Najwyższe świadczenie zostało przyznane pacjentowi, który przeszedł operację udrożnienia tętnicy szyjnej. Zabieg, który początkowo miał być rutynowy, przebiegł w sposób niestandardowy z powodu trudności anatomicznych oraz niepokojącego zachowania pacjenta. W związku z tym konieczne było zastosowanie znieczulenia ogólnego. Niestety, podczas operacji doszło do licznych powikłań, które zakończyły się wystąpieniem objawów udaru mózgu u pacjenta. Powikłania te spowodowały trwały uszczerbek na zdrowiu, wymagający długotrwałego leczenia. Zespół ekspertów działający przy Rzeczniku Praw Pacjenta stwierdził, że można było uniknąć komplikacji, gdyby operacja została przerwana w odpowiednim momencie i lepiej przygotowano pacjenta do kolejnego zabiegu.
Rzecznik Praw Pacjenta podkreślił, że Fundusz Kompensacyjny Zdarzeń Medycznych działa szybko i adekwatnie do skali szkód doznanych przez pacjentów.
"Kolejne decyzje o przyznaniu odszkodowań stanowią potwierdzenie tego, że Fundusz jest skuteczną i dogodną dla pacjentów ścieżką uzyskania rekompensaty za szkody spowodowane błędami w leczeniu" – powiedział Bartłomiej Chmielowiec.

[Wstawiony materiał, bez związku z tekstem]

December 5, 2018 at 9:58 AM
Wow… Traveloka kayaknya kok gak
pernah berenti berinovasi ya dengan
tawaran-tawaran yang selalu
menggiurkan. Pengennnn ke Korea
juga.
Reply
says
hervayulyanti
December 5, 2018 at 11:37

Jednocześnie zwrócił uwagę, że procedura jest uproszczona, a pacjenci nie muszą korzystać z usług prawników ani angażować się w długotrwałe postępowania sądowe. Wypełnienie formularza wniosku jest proste, co dodatkowo ułatwia dostęp do świadczeń.
Rośnie liczba wniosków o odszkodowanie
Od momentu uruchomienia funduszu liczba wniosków o przyznanie świadczenia nieustannie rośnie. Do tej pory pacjenci i ich bliscy złożyli już ponad 800 spraw. Fundusz zapewnia wypłatę odszkodowania w przypadku szkód, których można było uniknąć, oraz zakażeń szpitalnych. Maksymalna kwota odszkodowania wynosi 200 tys. zł, a w przypadku śmierci pacjenta bliscy mogą liczyć na wsparcie finansowe w wysokości do 100 tys. zł.